**Document:**
----------

Multi-Endpoint Pipeline

Real-world APIs rarely have all data in one endpoint. Customers are in /customers, orders in /orders, products in /products. A complete extraction requires calling multiple endpoints, potentially joining data across them, and handling each one’s pagination and error modes independently.

import logging
from datetime import datetime, timezone

logger = logging.getLogger(__name__)

def run_api_pipeline(api_config):
    """Extract data from multiple API endpoints with per-endpoint settings.
    
    api_config = {
        "customers": {"page_size": 100, "params": {"status": "active"}},
        "orders":    {"page_size": 500, "params": {"created_after": "2026-01-01"}},
        "products":  {"page_size": 200, "params": {}},
    }
    """
    results = {}
    
    with APIExtractor(
        base_url="https://api.example.com",
        auth_token=os.getenv("API_TOKEN"),
        requests_per_second=5
    ) as api:
        for endpoint, config in api_config.items():
            logger.info(f"Extracting: /{endpoint}")
            start = datetime.now(timezone.utc)
            
            try:
                records = api.fetch_all(
                    f"/{endpoint}",
                    params=config.get("params", {}),
                    page_size=config.get("page_size", 100)
                )
                
                elapsed = (datetime.now(timezone.utc) - start).total_seconds()
                results[endpoint] = {
                    "records": records,
                    "count": len(records),
                    "status": "success",
                    "duration": elapsed,
                }
                logger.info(f"  ✅ {endpoint}: {len(records)} records in {elapsed:.1f}s")
                
            except Exception as e:
                elapsed = (datetime.now(timezone.utc) - start).total_seconds()

----------

**Raw records:**
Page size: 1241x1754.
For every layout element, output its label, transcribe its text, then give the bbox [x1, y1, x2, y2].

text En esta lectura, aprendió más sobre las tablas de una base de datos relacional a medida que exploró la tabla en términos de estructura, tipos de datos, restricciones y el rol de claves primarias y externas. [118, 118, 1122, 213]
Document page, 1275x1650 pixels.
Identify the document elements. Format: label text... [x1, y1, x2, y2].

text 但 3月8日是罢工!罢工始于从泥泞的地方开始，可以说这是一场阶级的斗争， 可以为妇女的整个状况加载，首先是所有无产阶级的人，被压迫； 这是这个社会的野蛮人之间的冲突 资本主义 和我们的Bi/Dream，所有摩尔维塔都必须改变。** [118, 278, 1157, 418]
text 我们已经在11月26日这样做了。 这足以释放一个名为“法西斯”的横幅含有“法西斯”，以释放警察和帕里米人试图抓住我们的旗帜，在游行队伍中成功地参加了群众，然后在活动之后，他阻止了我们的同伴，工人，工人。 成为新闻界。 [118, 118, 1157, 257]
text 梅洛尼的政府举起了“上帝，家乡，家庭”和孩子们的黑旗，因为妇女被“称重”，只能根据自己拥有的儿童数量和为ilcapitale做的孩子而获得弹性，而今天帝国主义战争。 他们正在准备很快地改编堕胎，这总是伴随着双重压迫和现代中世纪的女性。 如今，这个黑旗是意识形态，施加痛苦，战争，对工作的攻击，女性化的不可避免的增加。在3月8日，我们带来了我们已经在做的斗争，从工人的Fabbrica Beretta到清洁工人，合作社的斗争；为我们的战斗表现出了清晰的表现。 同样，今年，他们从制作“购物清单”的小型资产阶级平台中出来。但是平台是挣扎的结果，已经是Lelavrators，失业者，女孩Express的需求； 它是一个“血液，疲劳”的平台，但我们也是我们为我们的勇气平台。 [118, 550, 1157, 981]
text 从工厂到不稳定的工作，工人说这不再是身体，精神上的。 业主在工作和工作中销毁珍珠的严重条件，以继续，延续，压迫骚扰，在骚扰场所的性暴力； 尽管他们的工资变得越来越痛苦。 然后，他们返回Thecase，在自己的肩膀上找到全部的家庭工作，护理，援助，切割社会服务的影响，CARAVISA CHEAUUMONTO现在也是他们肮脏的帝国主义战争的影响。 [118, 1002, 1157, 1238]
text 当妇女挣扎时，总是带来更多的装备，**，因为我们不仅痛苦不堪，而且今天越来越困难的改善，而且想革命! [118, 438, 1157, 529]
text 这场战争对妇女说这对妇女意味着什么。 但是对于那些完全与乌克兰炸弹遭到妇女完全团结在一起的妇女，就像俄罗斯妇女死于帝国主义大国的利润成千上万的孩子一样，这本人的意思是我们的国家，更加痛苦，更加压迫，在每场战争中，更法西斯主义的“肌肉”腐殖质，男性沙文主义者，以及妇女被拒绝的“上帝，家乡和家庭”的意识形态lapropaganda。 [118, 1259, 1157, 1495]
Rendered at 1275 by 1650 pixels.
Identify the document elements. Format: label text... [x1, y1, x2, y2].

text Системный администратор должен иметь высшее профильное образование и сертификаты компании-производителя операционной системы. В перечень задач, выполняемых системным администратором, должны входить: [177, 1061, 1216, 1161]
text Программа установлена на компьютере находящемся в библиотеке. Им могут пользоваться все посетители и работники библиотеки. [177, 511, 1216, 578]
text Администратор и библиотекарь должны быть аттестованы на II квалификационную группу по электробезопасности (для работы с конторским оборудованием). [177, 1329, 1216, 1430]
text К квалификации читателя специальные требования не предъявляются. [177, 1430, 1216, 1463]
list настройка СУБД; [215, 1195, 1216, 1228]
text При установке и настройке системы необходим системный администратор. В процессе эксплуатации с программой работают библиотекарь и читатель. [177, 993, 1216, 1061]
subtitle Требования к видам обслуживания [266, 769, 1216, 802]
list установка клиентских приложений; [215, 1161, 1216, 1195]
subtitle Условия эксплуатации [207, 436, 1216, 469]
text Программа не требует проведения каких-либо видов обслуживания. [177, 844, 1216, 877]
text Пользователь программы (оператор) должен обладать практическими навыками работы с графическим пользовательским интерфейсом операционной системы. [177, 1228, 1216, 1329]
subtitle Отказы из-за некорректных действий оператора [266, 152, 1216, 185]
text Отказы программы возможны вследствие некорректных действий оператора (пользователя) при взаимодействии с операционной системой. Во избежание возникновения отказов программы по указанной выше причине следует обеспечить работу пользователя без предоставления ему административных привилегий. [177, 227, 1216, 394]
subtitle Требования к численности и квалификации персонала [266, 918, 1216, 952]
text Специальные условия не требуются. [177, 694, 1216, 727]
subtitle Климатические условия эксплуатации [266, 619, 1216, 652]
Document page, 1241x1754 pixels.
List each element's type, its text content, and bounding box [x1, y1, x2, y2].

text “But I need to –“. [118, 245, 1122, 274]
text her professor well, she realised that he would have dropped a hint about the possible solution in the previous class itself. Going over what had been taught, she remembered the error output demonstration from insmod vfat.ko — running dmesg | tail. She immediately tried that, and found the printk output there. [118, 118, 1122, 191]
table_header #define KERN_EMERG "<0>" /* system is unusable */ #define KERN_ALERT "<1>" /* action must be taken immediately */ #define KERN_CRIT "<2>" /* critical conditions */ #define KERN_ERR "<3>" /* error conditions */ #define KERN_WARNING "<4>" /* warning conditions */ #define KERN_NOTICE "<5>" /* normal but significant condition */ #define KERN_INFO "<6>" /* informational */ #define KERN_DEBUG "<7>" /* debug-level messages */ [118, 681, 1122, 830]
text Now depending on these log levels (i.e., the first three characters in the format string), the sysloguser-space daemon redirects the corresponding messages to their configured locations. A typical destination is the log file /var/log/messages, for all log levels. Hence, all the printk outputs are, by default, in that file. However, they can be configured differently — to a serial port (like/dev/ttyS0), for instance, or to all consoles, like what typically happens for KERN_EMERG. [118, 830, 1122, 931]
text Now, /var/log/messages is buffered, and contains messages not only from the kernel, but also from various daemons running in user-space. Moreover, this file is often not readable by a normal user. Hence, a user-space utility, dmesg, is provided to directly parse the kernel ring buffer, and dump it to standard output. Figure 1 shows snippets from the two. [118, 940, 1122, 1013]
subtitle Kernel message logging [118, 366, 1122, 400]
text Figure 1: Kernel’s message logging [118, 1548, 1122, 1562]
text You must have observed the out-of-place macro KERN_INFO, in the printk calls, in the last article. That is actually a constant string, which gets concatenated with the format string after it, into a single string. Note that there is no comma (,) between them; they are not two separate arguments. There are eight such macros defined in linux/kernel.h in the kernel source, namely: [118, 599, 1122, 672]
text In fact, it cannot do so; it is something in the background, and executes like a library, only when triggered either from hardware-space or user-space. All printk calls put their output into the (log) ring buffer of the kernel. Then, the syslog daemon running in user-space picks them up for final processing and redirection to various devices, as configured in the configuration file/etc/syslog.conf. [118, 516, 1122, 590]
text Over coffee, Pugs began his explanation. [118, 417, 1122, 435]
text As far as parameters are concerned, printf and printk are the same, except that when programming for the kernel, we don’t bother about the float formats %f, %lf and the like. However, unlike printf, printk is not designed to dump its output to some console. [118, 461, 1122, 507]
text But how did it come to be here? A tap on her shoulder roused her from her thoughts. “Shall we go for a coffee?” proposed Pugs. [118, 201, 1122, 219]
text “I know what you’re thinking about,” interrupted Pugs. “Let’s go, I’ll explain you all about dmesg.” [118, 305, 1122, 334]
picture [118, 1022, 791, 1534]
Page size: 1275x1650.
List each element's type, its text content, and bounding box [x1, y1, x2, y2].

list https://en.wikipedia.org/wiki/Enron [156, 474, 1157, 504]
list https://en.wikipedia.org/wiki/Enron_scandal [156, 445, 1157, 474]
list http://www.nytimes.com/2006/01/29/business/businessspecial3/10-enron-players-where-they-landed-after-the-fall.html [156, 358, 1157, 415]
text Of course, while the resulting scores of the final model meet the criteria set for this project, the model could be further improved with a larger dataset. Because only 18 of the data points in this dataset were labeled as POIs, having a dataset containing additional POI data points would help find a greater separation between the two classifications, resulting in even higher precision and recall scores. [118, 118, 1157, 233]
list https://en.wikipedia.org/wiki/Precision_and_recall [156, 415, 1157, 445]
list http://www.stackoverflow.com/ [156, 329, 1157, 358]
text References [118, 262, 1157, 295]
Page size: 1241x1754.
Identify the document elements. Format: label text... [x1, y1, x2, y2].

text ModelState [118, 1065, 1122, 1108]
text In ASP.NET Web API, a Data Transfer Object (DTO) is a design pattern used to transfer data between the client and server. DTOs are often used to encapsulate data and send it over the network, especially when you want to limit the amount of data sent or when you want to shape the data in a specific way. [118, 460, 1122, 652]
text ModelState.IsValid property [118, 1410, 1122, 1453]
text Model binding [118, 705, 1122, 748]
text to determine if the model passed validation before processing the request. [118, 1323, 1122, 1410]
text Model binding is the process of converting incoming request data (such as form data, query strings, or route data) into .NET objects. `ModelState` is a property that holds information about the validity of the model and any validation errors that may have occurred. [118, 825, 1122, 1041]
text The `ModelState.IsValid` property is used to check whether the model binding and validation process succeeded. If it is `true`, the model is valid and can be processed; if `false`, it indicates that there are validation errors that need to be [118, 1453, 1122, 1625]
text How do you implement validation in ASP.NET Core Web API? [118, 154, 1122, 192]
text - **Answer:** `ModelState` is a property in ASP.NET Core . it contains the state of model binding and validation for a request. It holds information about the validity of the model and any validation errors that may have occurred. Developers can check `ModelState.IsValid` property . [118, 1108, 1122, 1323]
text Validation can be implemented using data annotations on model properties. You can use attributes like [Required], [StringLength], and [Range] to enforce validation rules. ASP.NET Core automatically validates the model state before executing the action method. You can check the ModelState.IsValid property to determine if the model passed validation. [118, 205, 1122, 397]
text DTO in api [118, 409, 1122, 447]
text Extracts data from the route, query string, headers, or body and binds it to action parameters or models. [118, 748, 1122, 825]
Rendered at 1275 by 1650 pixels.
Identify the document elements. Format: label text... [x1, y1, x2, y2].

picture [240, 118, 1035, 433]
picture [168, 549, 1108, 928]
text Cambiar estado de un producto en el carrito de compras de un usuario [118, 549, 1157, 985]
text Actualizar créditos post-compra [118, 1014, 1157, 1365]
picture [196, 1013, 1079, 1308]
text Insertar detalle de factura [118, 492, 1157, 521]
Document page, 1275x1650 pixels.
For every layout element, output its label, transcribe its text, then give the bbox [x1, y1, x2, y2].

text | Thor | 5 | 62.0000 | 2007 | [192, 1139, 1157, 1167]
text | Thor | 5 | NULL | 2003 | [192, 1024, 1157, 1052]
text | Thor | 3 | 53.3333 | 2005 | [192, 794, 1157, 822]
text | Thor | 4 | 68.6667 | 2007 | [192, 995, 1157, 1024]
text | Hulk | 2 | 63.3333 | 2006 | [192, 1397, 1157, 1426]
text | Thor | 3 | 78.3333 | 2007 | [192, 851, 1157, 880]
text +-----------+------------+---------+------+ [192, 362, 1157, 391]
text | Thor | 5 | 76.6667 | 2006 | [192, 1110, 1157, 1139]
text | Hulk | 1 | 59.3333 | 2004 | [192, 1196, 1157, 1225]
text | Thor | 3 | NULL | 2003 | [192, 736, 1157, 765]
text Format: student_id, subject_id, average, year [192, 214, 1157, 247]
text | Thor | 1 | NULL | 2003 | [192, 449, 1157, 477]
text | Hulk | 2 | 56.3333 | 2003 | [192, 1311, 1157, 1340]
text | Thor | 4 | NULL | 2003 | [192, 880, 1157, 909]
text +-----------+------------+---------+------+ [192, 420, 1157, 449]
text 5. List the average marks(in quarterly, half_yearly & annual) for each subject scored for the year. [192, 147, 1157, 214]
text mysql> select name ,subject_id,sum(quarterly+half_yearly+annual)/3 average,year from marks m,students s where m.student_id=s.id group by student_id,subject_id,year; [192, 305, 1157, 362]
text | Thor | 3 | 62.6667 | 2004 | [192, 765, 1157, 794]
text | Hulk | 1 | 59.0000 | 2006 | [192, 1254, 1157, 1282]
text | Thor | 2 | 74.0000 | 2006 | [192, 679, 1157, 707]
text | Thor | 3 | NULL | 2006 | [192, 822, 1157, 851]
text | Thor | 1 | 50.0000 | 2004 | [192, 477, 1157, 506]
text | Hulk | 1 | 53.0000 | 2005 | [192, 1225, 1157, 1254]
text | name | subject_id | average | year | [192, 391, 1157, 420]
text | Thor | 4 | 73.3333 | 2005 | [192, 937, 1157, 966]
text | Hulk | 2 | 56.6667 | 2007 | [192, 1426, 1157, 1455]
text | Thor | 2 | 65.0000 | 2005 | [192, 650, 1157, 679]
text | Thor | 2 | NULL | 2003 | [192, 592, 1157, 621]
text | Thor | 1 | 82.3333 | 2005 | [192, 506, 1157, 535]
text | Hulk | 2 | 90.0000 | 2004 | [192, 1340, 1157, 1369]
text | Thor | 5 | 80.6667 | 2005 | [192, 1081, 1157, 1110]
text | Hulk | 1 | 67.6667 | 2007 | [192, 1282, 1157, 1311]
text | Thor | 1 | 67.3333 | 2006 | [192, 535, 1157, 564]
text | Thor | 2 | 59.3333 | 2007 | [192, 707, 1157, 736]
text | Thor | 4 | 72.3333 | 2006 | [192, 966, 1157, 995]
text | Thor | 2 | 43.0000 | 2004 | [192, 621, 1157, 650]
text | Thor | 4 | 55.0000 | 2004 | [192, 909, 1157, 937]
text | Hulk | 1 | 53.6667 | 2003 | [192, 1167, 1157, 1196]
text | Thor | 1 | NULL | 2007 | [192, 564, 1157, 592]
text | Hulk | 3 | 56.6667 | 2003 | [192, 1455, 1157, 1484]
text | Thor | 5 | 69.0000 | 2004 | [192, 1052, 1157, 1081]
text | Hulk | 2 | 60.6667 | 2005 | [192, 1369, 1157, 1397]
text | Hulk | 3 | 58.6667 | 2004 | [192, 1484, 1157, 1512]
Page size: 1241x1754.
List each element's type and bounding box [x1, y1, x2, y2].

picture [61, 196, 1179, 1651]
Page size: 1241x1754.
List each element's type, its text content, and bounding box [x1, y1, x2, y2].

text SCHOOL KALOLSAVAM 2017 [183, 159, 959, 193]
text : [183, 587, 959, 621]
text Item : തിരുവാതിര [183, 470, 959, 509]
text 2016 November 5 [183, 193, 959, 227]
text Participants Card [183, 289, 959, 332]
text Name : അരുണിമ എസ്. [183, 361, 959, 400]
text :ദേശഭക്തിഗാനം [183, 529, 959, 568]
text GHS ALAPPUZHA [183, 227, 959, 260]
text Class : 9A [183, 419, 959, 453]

----------

**Problems and tasks:**
A. Find every line in the rows that contains the string "Программа", treating uppercase and lowercase as different, and copy each of those lines.
B. Carry on the multi-endpoint pipeline text from its final line.
The rows bear no relation to the multi-endpoint pipeline text.

**Answer list:**
A.
text Программа установлена на компьютере находящемся в библиотеке. Им могут пользоваться все посетители и работники библиотеки. [177, 511, 1216, 578]
text Программа не требует проведения каких-либо видов обслуживания. [177, 844, 1216, 877]

B.
                results[endpoint] = {
                    "records": [],
                    "count": 0,
                    "status": "failed",
                    "error": str(e),
                    "duration": elapsed,
                }
                logger.error(f"  ❌ {endpoint} FAILED after {elapsed:.1f}s: {e}")
    
    # Summary
    total_records = sum(r["count"] for r in results.values())
    failed = [name for name, r in results.items() if r["status"] == "failed"]
    logger.info(f"Pipeline complete: {total_records} total records, {len(failed)} failures")
    
    if failed:
        logger.warning(f"Failed endpoints: {', '.join(failed)}")
    
    return results

# Usage
pipeline_config = {
    "customers": {"page_size": 100, "params": {"status": "active"}},
    "orders":    {"page_size": 500, "params": {"created_after": "2026-07-01"}},
    "products":  {"page_size": 200, "params": {}},
    "invoices":  {"page_size": 100, "params": {"status": "unpaid"}},
}

results = run_api_pipeline(pipeline_config)

# Save each endpoint's data to the bronze layer
for name, result in results.items():
    if result["status"] == "success":
        save_to_bronze(result["records"], f"bronze/{name}/")

Incremental API Extraction

from datetime import datetime, timezone, timedelta
import json

def incremental_extract(api, endpoint, watermark_file="watermark.json"):
    """Extract only records modified since the last run."""
    
    # Load watermark (last successful extraction timestamp)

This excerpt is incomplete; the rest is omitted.